Why It Works
- Shocking the blanched greens in ice water instantly stops their cooking and sets their fresh green color and flavor.
- Very briefly boiling the mirin helps drive off just a bit of its alcohol.
Ohitashi is a simple, light, and deeply flavorful Japanese side dish of blanched greens in a soy-based marinade. Make it ahead, then have it ready for the table with no additional effort. Spinach is one of the most common vegetable choices, but you can use other leafy greens, like watercress, Swiss chard, or turnip greens, or try slender green vegetables, like asparagus or green beans.

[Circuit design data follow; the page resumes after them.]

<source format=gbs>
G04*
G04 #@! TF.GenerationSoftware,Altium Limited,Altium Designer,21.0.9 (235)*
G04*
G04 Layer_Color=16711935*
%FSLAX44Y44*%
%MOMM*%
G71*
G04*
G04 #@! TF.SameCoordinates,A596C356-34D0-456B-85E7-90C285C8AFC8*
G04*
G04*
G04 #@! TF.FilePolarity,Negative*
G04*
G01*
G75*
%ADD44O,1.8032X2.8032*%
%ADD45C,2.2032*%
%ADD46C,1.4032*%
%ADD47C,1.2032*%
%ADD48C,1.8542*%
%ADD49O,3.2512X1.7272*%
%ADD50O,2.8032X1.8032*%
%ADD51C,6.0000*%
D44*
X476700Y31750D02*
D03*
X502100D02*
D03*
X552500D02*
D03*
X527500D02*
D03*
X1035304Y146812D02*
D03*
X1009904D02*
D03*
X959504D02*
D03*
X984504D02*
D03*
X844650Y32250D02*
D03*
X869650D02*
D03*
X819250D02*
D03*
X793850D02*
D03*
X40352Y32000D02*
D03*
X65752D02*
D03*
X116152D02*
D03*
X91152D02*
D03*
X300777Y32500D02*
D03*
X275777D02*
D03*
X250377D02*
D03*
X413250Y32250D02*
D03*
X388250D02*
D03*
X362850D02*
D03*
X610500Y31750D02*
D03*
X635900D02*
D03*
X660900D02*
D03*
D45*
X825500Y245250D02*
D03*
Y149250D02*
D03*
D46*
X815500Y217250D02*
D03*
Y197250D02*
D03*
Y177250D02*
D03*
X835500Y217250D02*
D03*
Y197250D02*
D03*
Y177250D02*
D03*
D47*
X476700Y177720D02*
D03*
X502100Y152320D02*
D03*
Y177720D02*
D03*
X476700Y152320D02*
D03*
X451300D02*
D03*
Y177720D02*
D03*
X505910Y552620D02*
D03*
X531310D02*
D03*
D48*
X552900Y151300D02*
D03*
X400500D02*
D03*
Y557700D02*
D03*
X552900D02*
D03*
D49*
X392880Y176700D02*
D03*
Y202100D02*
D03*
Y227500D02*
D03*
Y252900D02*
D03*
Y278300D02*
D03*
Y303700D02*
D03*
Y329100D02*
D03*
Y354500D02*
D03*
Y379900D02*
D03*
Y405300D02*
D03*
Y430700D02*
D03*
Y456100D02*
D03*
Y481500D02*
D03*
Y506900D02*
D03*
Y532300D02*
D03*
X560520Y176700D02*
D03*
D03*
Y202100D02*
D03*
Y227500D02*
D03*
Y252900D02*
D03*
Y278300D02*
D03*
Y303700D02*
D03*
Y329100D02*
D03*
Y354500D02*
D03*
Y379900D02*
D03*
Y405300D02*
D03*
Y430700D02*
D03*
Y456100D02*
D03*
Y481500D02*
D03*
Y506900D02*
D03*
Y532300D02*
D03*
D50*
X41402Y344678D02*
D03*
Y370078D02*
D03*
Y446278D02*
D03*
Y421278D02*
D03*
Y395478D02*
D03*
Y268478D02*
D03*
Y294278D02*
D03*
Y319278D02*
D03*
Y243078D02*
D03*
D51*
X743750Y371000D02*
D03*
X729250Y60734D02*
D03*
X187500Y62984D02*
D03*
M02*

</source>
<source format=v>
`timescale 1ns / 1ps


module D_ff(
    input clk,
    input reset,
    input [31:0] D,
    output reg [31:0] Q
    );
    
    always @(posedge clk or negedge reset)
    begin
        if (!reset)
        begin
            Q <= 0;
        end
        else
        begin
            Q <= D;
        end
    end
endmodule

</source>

Whatever you do, don't use baby spinach, which turns limp and slimy once cooked.
- Kosher salt
- 1 pound (450g) leafy green vegetables, such as curly spinach, watercress, Swiss chard, turnip or beet greens, or bok choy, washed well (see note)
- 1 tablespoon (15ml) mirin
- 1/4 cup (60ml) soy sauce, preferably usukuchi (light) soy sauce
- 3/4 to 1 cup (175 to 235ml) homemade or instant dashi
- Bonito flakes or sesame seeds, for garnish
Prepare an ice bath in a large bowl. In a medium or large pot of salted boiling water, cook greens until tender, 1 to 2 minutes depending on type. Immediately transfer to prepared ice bath to cool.

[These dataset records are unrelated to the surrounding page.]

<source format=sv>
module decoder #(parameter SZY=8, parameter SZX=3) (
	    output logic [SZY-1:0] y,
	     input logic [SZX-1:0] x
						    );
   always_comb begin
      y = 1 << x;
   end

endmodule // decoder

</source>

Meanwhile, in a small saucepan, bring mirin and soy sauce to a simmer over medium-high heat, then remove from heat. Combine soy mixture with 3/4 cup (175ml) dashi. Taste, then add more of remaining dashi if a more dilute flavor is desired. Let cool completely.
Drain greens. Using your hands, wring out as much water from greens as possible, then transfer to a container, pour dashi marinade on top, and toss to coat. Refrigerate, covered, for at least 30 minutes and up to 8 hours.
Arrange greens on a single serving plate or several individual ones; they are often arranged in a neat line, or compressed into a cylinder shape, though loosely mounding them also works. Drizzle some of the dashi marinade on top, then garnish with bonito flakes or sesame seeds. Serve.
Many kinds of leafy greens can work here, but make sure to avoid baby spinach, which becomes far too soft and squishy when cooked.